> _Texto proporcionado_
Arturo está convencido de que la cima en que está empotrada la Virgen del volcán es el punto exacto que divide a la Sierra con la Costa ecuatoriana, y por si el vértigo de esa afirmación no fuera suficiente, le agrega un matiz sombrío a su relato mágico: “Antes de llegar a la gruta hay que cruzar el paso de la muerte”. Al lado occidental de la pendiente, el viento de Lloa cesa luego de haber chocado con la pared montañosa e incluso se siente calor o menos frío. A veces, la temperatura también es una cuestión de fe.
La afirmación geográfica de Arturo es verosímil. Cerca de la gruta hay piedras que parecen tentar al abismo y, sobre una de ellas, una placa contiene la leyenda: “Diego Viracucha falleció el 14 de enero de 2001”. A un metro de distancia, otra piedra con otra placa dice “Galo Viracucha falleció el 16 de enero de 2001”.

> _Registros dados_
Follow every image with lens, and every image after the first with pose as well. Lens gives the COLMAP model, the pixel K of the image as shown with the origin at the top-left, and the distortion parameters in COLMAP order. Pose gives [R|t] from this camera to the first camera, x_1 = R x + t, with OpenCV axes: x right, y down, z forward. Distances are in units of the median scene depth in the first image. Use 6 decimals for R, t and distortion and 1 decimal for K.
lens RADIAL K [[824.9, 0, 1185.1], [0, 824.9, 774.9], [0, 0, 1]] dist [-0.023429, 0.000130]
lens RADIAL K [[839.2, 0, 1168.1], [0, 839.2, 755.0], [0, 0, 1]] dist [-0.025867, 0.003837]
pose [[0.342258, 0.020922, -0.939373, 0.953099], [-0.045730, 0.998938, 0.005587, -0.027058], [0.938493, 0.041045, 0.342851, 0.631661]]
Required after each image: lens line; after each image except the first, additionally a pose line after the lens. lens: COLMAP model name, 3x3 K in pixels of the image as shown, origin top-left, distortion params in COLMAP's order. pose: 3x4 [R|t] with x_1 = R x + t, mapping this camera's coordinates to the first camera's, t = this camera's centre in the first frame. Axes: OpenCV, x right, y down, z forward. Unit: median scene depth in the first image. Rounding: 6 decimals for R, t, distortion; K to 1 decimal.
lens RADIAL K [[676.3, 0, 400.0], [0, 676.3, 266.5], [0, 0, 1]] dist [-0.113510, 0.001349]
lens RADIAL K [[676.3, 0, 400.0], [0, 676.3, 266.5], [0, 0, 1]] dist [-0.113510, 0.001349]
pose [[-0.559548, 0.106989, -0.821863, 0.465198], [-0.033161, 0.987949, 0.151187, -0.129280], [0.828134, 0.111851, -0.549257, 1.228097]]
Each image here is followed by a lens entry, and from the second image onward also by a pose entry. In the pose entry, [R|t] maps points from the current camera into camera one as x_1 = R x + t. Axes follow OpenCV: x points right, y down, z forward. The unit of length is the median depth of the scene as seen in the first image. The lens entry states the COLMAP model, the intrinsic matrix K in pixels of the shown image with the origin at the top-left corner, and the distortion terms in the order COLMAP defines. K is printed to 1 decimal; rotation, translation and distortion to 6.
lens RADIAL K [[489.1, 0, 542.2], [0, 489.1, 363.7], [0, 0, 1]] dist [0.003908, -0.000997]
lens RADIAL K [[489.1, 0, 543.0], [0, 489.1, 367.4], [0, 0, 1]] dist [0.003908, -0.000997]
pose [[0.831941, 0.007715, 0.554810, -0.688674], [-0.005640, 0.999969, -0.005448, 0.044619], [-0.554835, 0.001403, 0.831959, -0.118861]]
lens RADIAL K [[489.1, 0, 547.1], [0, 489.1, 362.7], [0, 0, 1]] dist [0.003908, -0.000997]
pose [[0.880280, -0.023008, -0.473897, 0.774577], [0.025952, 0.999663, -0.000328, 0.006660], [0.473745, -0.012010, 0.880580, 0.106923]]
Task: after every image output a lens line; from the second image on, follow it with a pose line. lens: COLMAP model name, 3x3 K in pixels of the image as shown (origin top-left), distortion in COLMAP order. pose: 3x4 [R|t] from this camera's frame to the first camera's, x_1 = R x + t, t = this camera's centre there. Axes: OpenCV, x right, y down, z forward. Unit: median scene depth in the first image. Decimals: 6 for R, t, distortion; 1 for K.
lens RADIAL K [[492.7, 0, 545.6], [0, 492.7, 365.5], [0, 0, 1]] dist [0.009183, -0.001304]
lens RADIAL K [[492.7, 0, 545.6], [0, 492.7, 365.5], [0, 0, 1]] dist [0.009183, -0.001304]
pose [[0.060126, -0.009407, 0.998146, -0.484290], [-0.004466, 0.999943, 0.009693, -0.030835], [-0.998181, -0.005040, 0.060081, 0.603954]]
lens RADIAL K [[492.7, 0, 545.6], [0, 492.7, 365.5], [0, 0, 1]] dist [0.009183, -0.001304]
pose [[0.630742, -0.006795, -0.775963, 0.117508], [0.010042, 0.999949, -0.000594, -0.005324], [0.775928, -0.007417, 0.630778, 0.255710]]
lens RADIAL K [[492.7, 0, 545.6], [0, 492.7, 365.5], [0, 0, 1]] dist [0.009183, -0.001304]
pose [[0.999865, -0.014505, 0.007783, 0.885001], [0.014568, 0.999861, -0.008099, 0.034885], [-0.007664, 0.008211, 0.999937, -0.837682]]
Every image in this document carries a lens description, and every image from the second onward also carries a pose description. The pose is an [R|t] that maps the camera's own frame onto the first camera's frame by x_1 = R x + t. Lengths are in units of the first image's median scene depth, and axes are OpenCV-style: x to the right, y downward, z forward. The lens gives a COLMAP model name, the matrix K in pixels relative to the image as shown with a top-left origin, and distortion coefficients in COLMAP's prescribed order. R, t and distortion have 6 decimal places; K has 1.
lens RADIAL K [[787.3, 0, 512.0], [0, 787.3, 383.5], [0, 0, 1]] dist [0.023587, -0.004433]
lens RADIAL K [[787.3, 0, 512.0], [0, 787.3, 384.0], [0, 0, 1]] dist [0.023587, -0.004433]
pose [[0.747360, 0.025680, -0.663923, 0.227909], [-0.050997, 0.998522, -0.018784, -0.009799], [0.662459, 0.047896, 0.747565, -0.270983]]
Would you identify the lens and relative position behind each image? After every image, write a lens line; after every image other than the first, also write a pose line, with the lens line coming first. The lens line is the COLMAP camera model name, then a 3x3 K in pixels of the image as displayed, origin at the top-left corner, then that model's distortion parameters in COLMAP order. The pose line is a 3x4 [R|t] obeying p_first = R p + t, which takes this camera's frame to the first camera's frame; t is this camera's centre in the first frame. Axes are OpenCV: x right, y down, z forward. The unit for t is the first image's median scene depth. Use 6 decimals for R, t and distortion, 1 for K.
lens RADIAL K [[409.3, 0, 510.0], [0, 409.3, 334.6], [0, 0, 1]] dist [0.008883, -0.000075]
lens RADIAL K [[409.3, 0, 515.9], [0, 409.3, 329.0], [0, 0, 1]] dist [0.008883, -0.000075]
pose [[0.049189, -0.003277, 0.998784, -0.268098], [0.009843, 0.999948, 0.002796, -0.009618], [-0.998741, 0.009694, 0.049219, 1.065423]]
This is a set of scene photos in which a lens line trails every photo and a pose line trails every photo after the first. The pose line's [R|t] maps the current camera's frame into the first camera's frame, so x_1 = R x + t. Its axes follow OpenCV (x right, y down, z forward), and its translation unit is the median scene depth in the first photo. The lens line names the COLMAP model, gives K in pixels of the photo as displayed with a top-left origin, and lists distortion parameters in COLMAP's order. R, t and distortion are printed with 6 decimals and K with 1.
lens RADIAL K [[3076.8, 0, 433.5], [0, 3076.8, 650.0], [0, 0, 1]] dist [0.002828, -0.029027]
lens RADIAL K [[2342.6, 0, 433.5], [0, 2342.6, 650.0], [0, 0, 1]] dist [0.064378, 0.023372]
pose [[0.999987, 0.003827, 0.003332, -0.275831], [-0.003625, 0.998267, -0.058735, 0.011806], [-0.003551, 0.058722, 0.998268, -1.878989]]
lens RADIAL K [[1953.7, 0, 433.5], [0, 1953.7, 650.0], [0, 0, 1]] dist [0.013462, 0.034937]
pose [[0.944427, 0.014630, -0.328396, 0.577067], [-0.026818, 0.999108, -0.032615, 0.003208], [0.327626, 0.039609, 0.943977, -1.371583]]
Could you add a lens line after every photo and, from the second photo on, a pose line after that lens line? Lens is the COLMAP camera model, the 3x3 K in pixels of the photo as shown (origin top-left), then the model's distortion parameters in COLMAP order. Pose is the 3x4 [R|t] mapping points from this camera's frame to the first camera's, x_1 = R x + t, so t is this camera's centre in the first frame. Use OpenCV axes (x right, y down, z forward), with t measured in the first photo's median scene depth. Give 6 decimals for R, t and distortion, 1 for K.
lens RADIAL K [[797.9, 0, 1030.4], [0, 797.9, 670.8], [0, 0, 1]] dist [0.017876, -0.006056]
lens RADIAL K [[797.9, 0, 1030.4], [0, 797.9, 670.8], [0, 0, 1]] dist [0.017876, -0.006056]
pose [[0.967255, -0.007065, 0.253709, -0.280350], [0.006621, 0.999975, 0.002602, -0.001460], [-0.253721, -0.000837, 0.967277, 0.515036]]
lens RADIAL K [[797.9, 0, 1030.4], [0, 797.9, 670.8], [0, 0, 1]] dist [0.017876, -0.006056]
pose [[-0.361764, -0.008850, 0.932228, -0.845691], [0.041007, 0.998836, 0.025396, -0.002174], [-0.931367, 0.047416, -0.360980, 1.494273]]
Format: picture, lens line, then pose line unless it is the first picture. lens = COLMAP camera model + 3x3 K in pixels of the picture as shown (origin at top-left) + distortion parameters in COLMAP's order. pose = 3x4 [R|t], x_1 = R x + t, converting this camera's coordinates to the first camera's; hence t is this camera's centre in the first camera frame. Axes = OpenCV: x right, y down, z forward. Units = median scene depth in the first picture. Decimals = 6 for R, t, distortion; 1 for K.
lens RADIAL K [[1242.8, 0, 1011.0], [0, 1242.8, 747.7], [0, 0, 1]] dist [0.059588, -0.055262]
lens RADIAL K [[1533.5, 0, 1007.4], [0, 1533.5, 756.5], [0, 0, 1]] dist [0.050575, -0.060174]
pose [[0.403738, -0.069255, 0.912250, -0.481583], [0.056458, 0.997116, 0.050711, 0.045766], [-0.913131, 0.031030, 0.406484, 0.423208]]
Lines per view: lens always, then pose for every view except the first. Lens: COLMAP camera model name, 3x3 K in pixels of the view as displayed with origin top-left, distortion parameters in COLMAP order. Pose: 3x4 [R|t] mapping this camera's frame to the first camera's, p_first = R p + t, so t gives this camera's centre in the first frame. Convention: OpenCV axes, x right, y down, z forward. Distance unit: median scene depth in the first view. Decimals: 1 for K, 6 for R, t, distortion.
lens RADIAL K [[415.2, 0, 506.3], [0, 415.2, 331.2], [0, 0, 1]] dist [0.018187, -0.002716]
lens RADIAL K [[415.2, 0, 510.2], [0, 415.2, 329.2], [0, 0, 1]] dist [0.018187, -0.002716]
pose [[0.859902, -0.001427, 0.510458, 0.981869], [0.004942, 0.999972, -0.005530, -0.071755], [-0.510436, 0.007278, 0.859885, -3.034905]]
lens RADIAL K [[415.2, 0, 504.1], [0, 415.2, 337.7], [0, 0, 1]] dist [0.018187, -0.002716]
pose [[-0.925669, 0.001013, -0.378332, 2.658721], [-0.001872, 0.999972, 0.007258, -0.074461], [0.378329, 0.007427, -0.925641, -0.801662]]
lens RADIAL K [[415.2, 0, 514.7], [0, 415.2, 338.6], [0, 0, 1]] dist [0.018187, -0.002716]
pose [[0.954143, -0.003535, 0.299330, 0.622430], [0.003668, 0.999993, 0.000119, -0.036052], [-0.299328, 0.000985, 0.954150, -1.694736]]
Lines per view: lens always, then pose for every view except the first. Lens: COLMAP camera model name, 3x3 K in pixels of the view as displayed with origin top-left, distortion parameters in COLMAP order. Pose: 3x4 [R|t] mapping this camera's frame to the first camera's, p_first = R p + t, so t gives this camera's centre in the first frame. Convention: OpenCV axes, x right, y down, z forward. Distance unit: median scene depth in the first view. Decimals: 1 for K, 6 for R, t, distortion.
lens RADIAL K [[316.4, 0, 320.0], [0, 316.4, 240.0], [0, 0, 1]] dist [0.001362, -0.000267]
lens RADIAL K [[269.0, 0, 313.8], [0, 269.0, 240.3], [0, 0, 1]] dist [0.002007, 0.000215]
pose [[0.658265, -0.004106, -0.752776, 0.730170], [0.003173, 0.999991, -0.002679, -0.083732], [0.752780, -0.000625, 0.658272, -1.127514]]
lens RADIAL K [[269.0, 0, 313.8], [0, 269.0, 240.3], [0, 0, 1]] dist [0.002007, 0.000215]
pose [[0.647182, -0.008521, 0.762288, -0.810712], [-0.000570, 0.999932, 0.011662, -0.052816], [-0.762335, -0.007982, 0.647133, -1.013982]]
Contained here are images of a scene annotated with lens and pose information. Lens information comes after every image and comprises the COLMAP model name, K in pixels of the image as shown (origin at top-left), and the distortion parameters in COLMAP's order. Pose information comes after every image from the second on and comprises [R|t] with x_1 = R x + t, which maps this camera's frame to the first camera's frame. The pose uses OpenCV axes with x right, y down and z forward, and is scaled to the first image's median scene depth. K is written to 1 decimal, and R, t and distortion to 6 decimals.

> _Descripción del ejercicio_
En el texto sobre la gruta de la Virgen del volcán, ¿qué fecha de fallecimiento figura en la placa de Galo Viracucha?

> _Tarea resuelta_
El 16 de enero de 2001.